**TO DO:**
a. Please copy everything from "Anyone familiar with" down to "against ransomware IMO." in the glass data storage discussion, renaming "ransomware" as "malware".
b. In the glass data storage discussion, what does the edit say this storage is meant for?

**SELECTED EXTRACT:**
Anyone familiar with this, can you please explain how much data can be stored per cubic centimeter? Not sure if this is a good measure of data density, but since we are talking about crystal and layer stacking I couldn't help but think of the physical size in 3 dimensions.

I'm a bit confused on how this could scale - if the way it works makes permanent alterations to the glass (which the article mentions and I presume would be the reason it is resistant to ransomware), what does it do when data changes? Or this a write-once, read-multiple-times solution?

Edit: After reading MSFT's official site on this, it is meant more for extremely long term archival of data, and is intended to be Write Once Read Many which makes much more sense now

WORM tech is ancient though so it's not as if it's a big advancement against ransomware IMO.
I think the point here is that other WORM solutions are not indefinite/long-lasting and expensive so companies don’t bother backing things up, and this should incentivize them to do so. No idea about the cost of this though.
Evokes the "isolinear chips" from Star Trek!
If the main selling point is that it's non-rewritable, it seems like this could be accomplished with existing storage tech. For example why not have a spinning rust disk with a physical interlock switch to prevent writing? Then the disk could still be manually wiped and reused. For important textual data, burning DVDs should be totally sufficient.

**DATA:**
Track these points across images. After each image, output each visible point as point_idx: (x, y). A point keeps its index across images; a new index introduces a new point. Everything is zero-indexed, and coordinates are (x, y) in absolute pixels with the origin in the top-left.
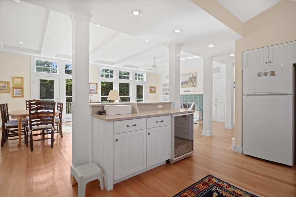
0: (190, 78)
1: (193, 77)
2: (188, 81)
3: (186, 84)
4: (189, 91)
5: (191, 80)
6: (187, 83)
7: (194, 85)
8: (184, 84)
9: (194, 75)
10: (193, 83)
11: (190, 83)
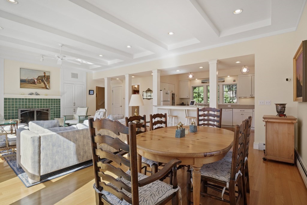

**TASK ANSWERS:**
a.
Anyone familiar with this, can you please explain how much data can be stored per cubic centimeter? Not sure if this is a good measure of data density, but since we are talking about crystal and layer stacking I couldn't help but think of the physical size in 3 dimensions.

I'm a bit confused on how this could scale - if the way it works makes permanent alterations to the glass (which the article mentions and I presume would be the reason it is resistant to malware), what does it do when data changes? Or this a write-once, read-multiple-times solution?

Edit: After reading MSFT's official site on this, it is meant more for extremely long term archival of data, and is intended to be Write Once Read Many which makes much more sense now

WORM tech is ancient though so it's not as if it's a big advancement against malware IMO.

b. Extremely long-term archival of data, written once and read many times.